The main contribution of this study is the use of a new type of laser, the Solid State Vaginal Laser (SSVL). This SSVL is based on a non-ablative procedure like to the radiofrequency effect. Its handpiece is characterized by a larger spot that doesn't focus the beam on surface, but deeply penetrate vaginal tissues, thus reaching that layers in which collagen fibers are more represented with greater effectiveness. It also avoids damaging mucosal surface, in opposition to what it happens using ablative and fractional ablative systems .
In this study we demonstrated that, after four laser treatments, histological modifications are present  and deep enough to be interpreted as tissue remodeling in a rejuvenating sense. In particular we observed first a reduction of fibrosis and the increase of collagenic and angioblastic fibroblastic activity (angioblastic granulation tissue-like). Furthermore, the coating of the epithelium is progressive and thickening of the derma surface can be observed together with the phenomenon of glycogenic acanthosis causing the "glycogenization". In addition, the chorion gained in number and highness of papillae hand in hand with reduction of fibrosis. The other key point is the demonstration of inflammatory tissue reduction: Comparing samples collected before and after treatment a decreasing in the lymphocytic and, in general in all inflammatory infiltrate of derma and chorion, can be observed and this infiltrate is almost absent after the last laser session, meaning a restitution ad integrum not only from an histological but also from an inflammation point of view . This is probably one of the main point acting in the GSM symptoms reduction.
Two of the patients who achieved inferior results on vaginal atrophy were in advanced age (76 and 79-years-old) and the other two had had an early menopause before 40 years. This suggest that laser treatment to be highly effective has to be offer not too late in time, when tissue changes are unlikely to be restored . Probably, the optimal time offer is one year after menopause diagnosis, with one or more single catch up treatments in the years to come to balance the progressive mucosal ageing.

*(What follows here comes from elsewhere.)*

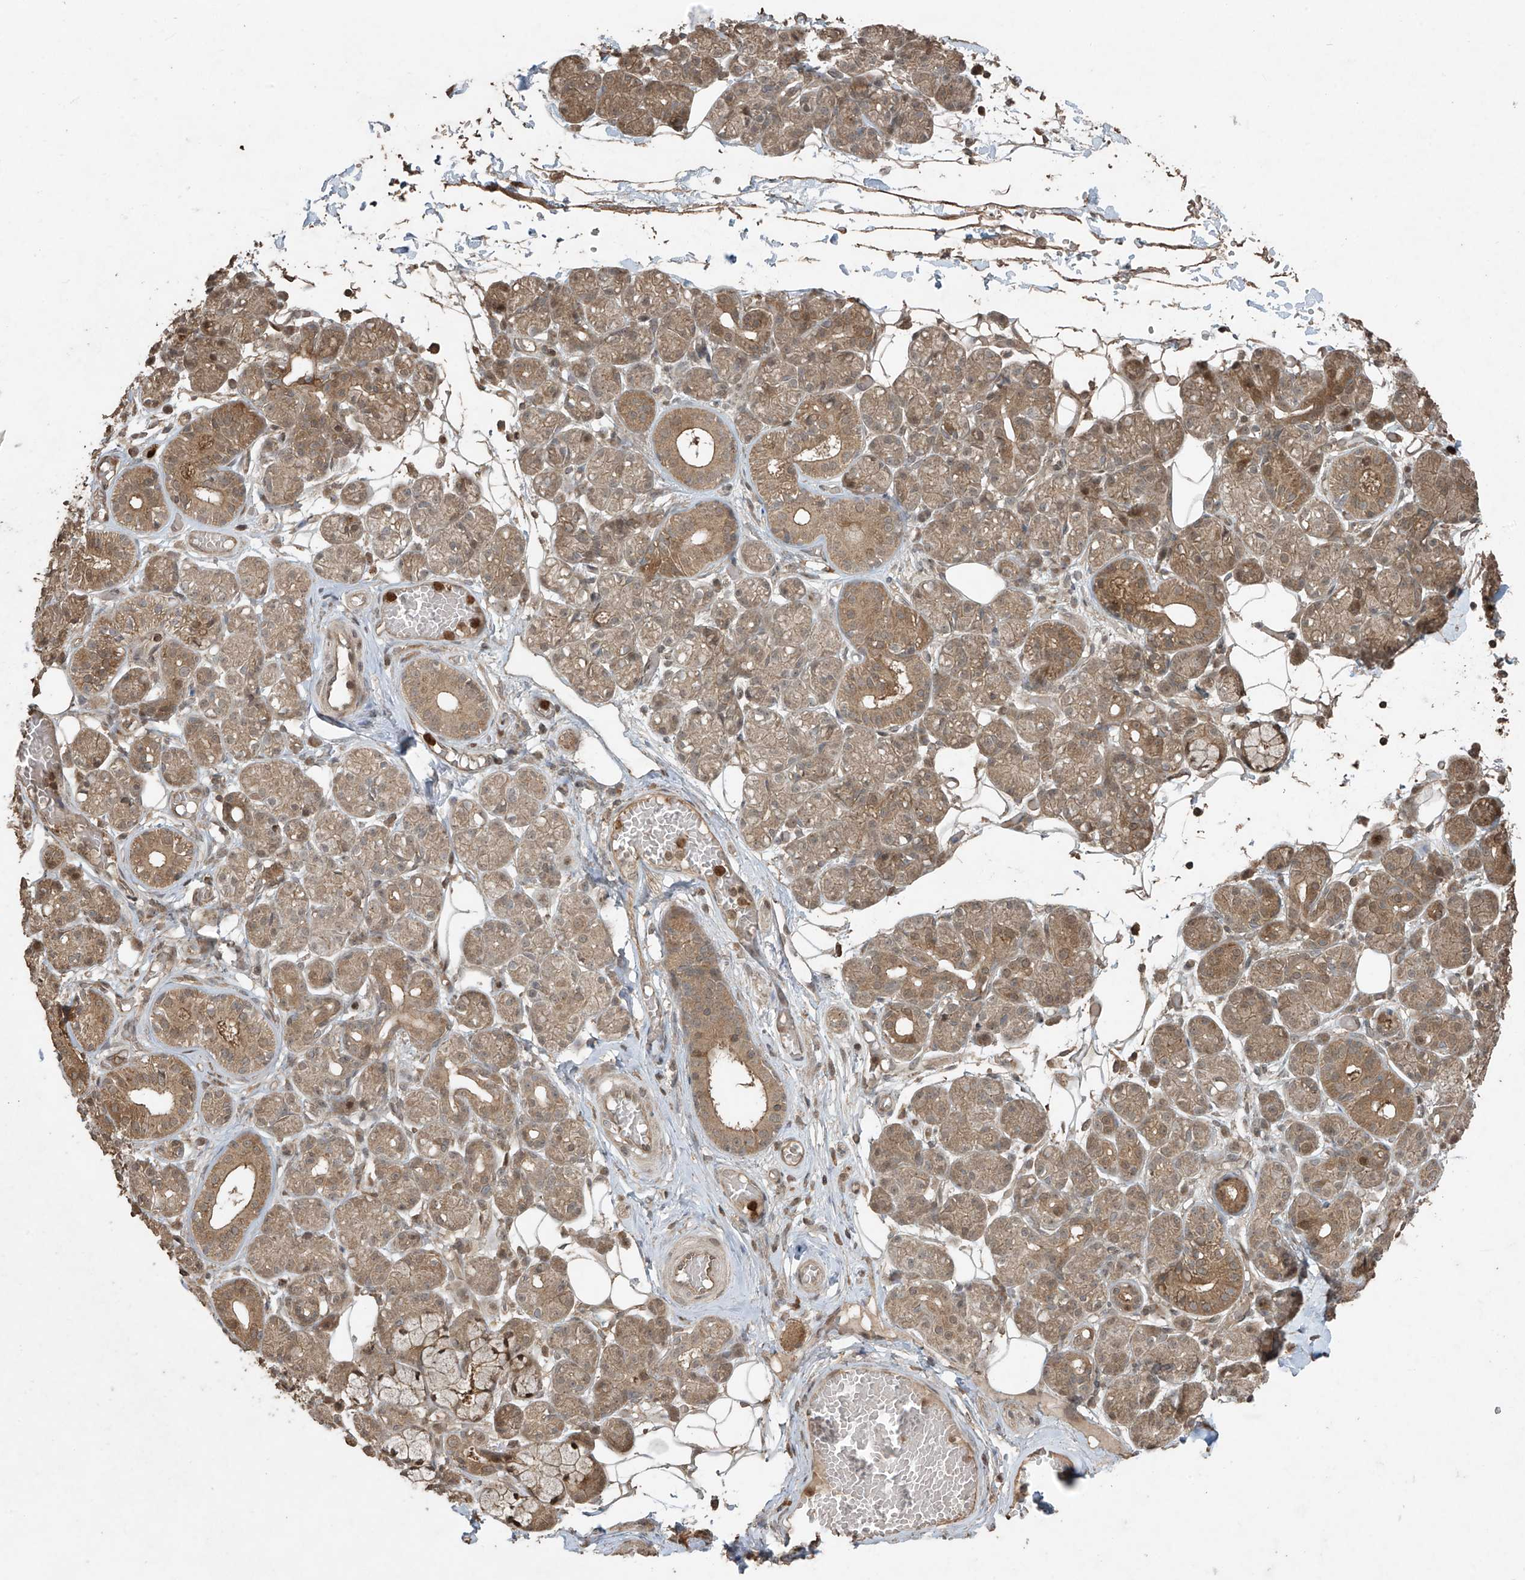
{"staining": {"intensity": "moderate", "quantity": "25%-75%", "location": "cytoplasmic/membranous"}, "tissue": "salivary gland", "cell_type": "Glandular cells", "image_type": "normal", "snomed": [{"axis": "morphology", "description": "Normal tissue, NOS"}, {"axis": "topography", "description": "Salivary gland"}], "caption": "Immunohistochemistry photomicrograph of unremarkable salivary gland stained for a protein (brown), which reveals medium levels of moderate cytoplasmic/membranous staining in about 25%-75% of glandular cells.", "gene": "PGPEP1", "patient": {"sex": "male", "age": 63}}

The SSVL equipment used in this study is based on a specific protocol, called Ladylift®, performed with a laser with a wavelength of 1470 nm (Eufoton -Trieste-Italy) transmitted with a specific probe and parameters customized according to the patient.
The common mechanism of UI is pelvic floor dysfunction due to loss of its supportive function. The mechanical stability of the urethra and bladder neck is largely provided by intact pelvic muscles and connective tissue of the pelvis. The mechanism of action of laser treatment for SUI is largely due to thickening and strengthening of the vaginal wall with an emphasis to the anterior wall, which supports the bladder and urethra. Our results suggest that VSSL working with sub necrotic temperatures, aim to influence collagen remodeling restoring the natural composition of a content pelvic floor .
However, this multicenter observational study has several limitations: Lack of long-term follow-up, lack of randomization with a sham treatment and/or standard treatment, and absence of a comparator (placebo or other active treatment).
Beside this, the histological results together with the improvement of GSM symptoms as indicated by VHIS, FSFI and ICIQ-UI SF scores prove a real favorable effect of SSVL on tissue remodeling and revitalization that ends in a 'rejuvenation' effect from both histological and symptomatic point of view.
The authors declare no conflict of interest.